The first time you run the tests, first run iotbx.fetch_pdb 4bs7. That command will download the PDB file used in the simulations.

Run the pipeline

Here we simulate 999 shots on a machine with 24 processors and 1 v100 GPU. We need to first downloaded the PDB file 4bs7 using iotbx.fetch_pdb 4bs7. We then create a quaternion file containing the orientation samples.

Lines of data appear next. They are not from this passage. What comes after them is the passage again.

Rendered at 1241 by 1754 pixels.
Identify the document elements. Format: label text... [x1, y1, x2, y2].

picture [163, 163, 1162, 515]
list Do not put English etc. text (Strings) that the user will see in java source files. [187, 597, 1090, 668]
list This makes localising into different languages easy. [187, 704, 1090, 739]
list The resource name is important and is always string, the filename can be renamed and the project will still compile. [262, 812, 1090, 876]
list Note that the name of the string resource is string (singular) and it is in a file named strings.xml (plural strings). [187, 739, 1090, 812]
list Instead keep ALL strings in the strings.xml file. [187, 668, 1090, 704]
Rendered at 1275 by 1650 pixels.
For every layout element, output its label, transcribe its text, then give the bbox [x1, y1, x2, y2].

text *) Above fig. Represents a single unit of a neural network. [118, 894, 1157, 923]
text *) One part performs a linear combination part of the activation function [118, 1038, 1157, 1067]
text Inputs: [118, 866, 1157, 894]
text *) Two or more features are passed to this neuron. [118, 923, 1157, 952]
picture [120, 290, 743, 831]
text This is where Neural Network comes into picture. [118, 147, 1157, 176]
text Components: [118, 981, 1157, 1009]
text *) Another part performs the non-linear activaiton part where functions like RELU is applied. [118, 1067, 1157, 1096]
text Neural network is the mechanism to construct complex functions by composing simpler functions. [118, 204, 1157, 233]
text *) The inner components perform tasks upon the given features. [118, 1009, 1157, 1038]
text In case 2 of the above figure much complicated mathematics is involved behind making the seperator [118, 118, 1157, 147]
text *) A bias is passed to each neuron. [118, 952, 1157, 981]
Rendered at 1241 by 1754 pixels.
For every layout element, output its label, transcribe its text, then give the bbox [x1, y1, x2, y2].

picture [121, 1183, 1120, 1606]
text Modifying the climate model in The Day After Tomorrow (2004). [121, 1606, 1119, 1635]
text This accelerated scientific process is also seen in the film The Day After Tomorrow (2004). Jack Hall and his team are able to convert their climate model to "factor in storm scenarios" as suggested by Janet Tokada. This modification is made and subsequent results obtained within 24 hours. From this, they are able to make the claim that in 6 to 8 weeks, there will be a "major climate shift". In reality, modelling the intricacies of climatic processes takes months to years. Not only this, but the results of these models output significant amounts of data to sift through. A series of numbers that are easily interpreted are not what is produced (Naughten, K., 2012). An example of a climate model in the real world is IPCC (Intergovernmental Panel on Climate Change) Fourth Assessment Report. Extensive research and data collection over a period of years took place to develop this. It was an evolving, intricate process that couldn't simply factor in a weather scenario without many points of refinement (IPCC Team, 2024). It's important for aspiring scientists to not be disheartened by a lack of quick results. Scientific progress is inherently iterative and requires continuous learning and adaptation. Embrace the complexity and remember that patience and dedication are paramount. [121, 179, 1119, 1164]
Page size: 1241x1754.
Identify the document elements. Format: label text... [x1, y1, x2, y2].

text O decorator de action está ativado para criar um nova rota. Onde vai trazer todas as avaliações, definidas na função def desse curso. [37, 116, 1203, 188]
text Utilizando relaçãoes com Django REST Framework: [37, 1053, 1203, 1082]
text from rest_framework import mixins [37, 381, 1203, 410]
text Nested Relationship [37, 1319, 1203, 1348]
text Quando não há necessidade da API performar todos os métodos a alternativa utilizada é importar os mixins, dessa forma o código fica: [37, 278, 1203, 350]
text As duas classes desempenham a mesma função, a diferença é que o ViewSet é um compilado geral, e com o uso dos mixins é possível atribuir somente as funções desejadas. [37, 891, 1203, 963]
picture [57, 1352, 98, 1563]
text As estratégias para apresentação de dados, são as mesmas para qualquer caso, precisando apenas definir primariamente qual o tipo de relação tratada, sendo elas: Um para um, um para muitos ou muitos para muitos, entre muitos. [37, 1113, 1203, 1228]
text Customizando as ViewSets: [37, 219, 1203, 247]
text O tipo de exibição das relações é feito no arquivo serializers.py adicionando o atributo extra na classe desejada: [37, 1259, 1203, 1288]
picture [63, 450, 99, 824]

# prep (from the simemc repository root):
iotbx.fetch_pdb 4bs7
cd quat
gcc make-quaternion.c -O3 -lm -o quat
./quat -bin 70
cd ../

The script then runs them through EMC for a set number of iterations

DIFFBRAGG_USE_CUDA=1 mpirun -n 3 libtbx.python tests/emc_iteration.py  1 333 water_sims --niter 100 --phil proc.phil  --minpred 3 --hcut 0.1  --xtalsize 0.0025 --densityUpdater lbfgs

Process the images using the standard stills process framework as a comparison:

mpirun  -n 24 dials.stills_process \
  proc.phil  water_sims/cbfs/*.cbf filter.min_spot_size=2 \
  output.output_dir=water_sims/proc mp.method=mpi
mpirun -n 24 cctbx.xfel.merge merge.phil \
  input.path=water_sims/proc output.output_dir=water_sims/merge

Because we ran a simulation, we know the ground truth structure factors. We can plot the correlation between the EMC-determined structure factors with the ground truth. We can do the same for stills_process / xfel.merge determined structure factors. See the script make_corr_plot.py:

libtbx.python make_corr_plot.py water_sims/Witer10.h5  --mtz water_sims/merge/iobs_all.mtz

Note the EMC-determined structure factors correlate much better for these simulated data with low spot counts.